Public frustration is growing after the Department of Education announced that one of the nation’s most common college majors will not be classified as a “professional degree,” a decision expected to influence federal student loan limits.
Under President Donald Trump’s One Big Beautiful Bill Act, students enrolled in programs officially recognized as professional degrees may borrow up to $200,000 in federal loans. All other academic programs are limited to $100,000.
One notable omission from the approved list is nursing, a choice that major health organizations warn could worsen staffing shortages and compromise patient care across the country.

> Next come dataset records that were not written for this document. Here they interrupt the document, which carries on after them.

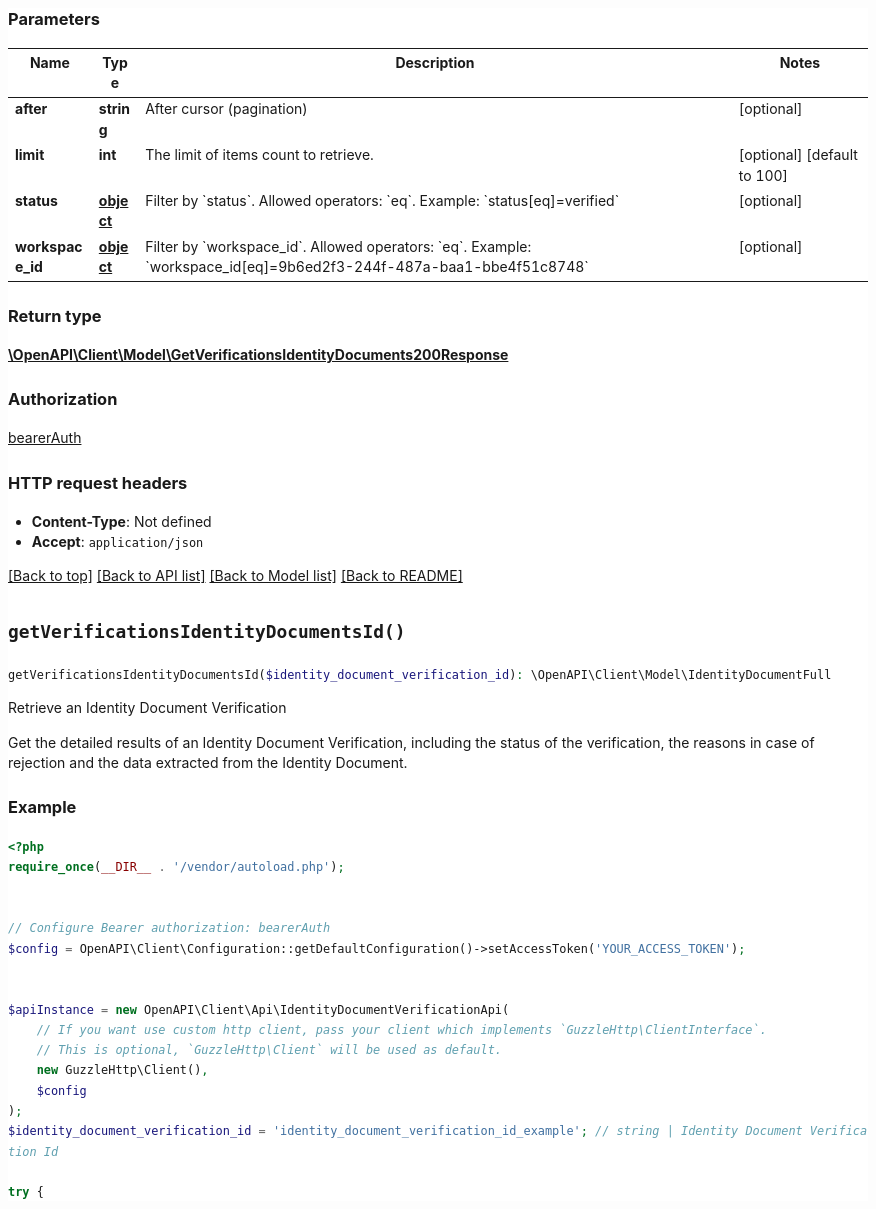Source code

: ### Parameters

| Name | Type | Description  | Notes |
| ------------- | ------------- | ------------- | ------------- |
| **after** | **string**| After cursor (pagination) | [optional] |
| **limit** | **int**| The limit of items count to retrieve. | [optional] [default to 100] |
| **status** | [**object**](../Model/.md)| Filter by &#x60;status&#x60;. Allowed operators: &#x60;eq&#x60;. Example: &#x60;status[eq]&#x3D;verified&#x60; | [optional] |
| **workspace_id** | [**object**](../Model/.md)| Filter by &#x60;workspace_id&#x60;. Allowed operators: &#x60;eq&#x60;. Example: &#x60;workspace_id[eq]&#x3D;9b6ed2f3-244f-487a-baa1-bbe4f51c8748&#x60; | [optional] |

### Return type

[**\OpenAPI\Client\Model\GetVerificationsIdentityDocuments200Response**](../Model/GetVerificationsIdentityDocuments200Response.md)

### Authorization

[bearerAuth](../../README.md#bearerAuth)

### HTTP request headers

- **Content-Type**: Not defined
- **Accept**: `application/json`

[[Back to top]](#) [[Back to API list]](../../README.md#endpoints)
[[Back to Model list]](../../README.md#models)
[[Back to README]](../../README.md)

## `getVerificationsIdentityDocumentsId()`

```php
getVerificationsIdentityDocumentsId($identity_document_verification_id): \OpenAPI\Client\Model\IdentityDocumentFull
```

Retrieve an Identity Document Verification

Get the detailed results of an Identity Document Verification, including the status of the verification, the reasons in case of rejection and the data extracted from the Identity Document.

### Example

```php
<?php
require_once(__DIR__ . '/vendor/autoload.php');


// Configure Bearer authorization: bearerAuth
$config = OpenAPI\Client\Configuration::getDefaultConfiguration()->setAccessToken('YOUR_ACCESS_TOKEN');


$apiInstance = new OpenAPI\Client\Api\IdentityDocumentVerificationApi(
    // If you want use custom http client, pass your client which implements `GuzzleHttp\ClientInterface`.
    // This is optional, `GuzzleHttp\Client` will be used as default.
    new GuzzleHttp\Client(),
    $config
);
$identity_document_verification_id = 'identity_document_verification_id_example'; // string | Identity Document Verification Id

try {
```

More than 260,000 students in the U.S. are currently working toward a Bachelor of Science in Nursing, while an additional 42,000 students are enrolled in Associate Degree in Nursing programs. Many educators and healthcare leaders fear that lowering loan eligibility will discourage new applicants at a time when the national nursing shortage is already severe.
“Nurses are the backbone of America’s health care system,” Dr. Jennifer Mensik Kennedy, president of the American Nurses Association, told NewsNation.
“We are already short tens of thousands of nurses and advanced practice nurses. This will prevent people from entering nursing education, including those training the next generation.”
The American Association of Colleges of Nursing also condemned the Department’s decision. In a statement, the group said:
“Excluding nursing from the professional degree category reverses decades of progress toward parity among health professions and contradicts the Department’s own definition that professional programs lead to licensure and direct patient care.
If adopted, this proposal would be damaging to an already overstretched nursing workforce.”
It is unclear whether nursing programs have ever been formally defined as professional degrees in the past, but the new classification now directly determines federal borrowing limits — giving the decision much greater weight.
Ellen Keast, press secretary for higher education at the Department of Education, defended the ruling in comments to Newsweek:
“The Department has applied the same definition of ‘professional degree’ for many years, and the current language remains consistent with that history. The committee — which included representatives from higher education institutions — supported the definition we are presenting.
We are not surprised that some institutions are objecting to rules that never existed simply because their ability to charge unlimited tuition to taxpayers has ended.”
According to the Department of Education, the fields that currently qualify as professional degrees include medicine, pharmacy, law, dentistry, osteopathic medicine, veterinary medicine, optometry, podiatry, chiropractic care, theology, and clinical psychology.